Foster is confined to no such box. He's free as a seabird and is rising like one. He turned in a boffo performance in ``Alpha Dog" last year and was strong in 23 episodes of ``Six Feet Under." ``3:10 to Yuma" will further burnish his reputation. This fall he'll be in Belfast with Ben Kingsley to make ``Fifty Dead Men Walking," a film about the IRA.

In it, finally, he's relieved to be a good guy: ``I've been playing a few bad guys for a few years now, and I'm bad-guyed out for a while."

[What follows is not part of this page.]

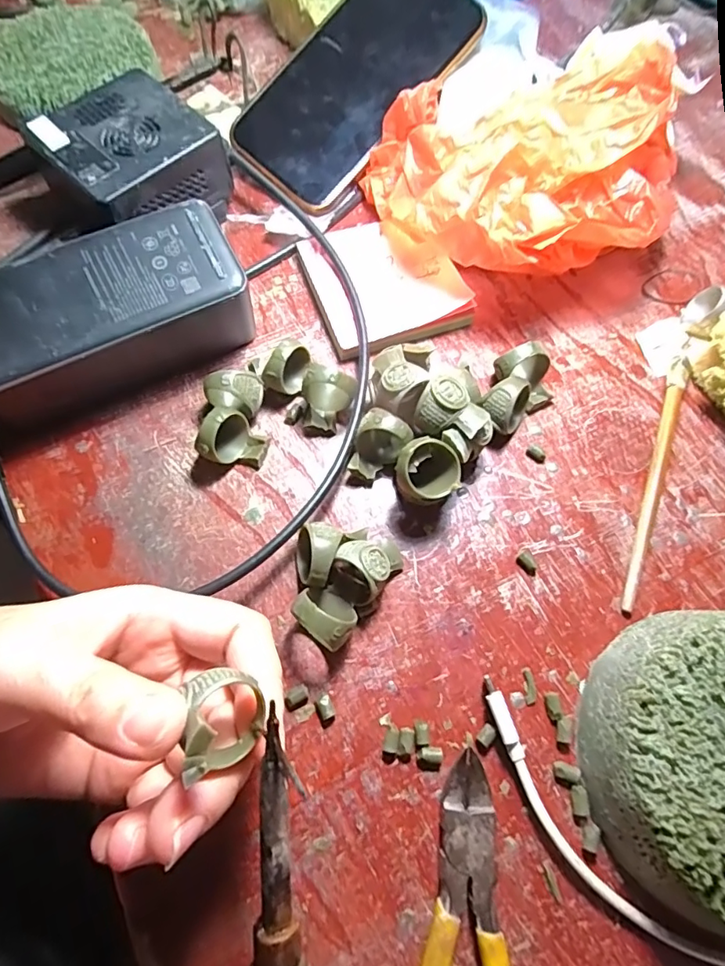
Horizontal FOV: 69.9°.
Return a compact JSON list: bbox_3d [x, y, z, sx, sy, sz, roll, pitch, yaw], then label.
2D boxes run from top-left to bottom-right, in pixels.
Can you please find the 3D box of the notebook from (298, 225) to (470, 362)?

Foster will always surprise us. Fonda will, too, in his own way. He is, it turns out, a huge watch man. Has scads of them. He says he's on the board of Swatch. He wore a time piece on each wrist - a Swatch on his left and what looked suspiciously like a Chronoswiss Opus Chrono Skeleton Steel Rose SE, which starts around $10,000, on the right.

``Sometimes I wear four or five just to mess people up," he says, beaming. He's particularly proud of one he says is guaranteed to lose less than a day in 144,000 years. (No typo.) He hoots at the absurdity of the claim, but still had to have the damned thing.

Foster says Charlie Prince is a fatalist. Peter Fonda must be too. He's still standing, in part, because he negotiates the vagaries of life as he defines violence in westerns: ``Expected violence is accepted violence. Unexpected violence is what you have to deal with."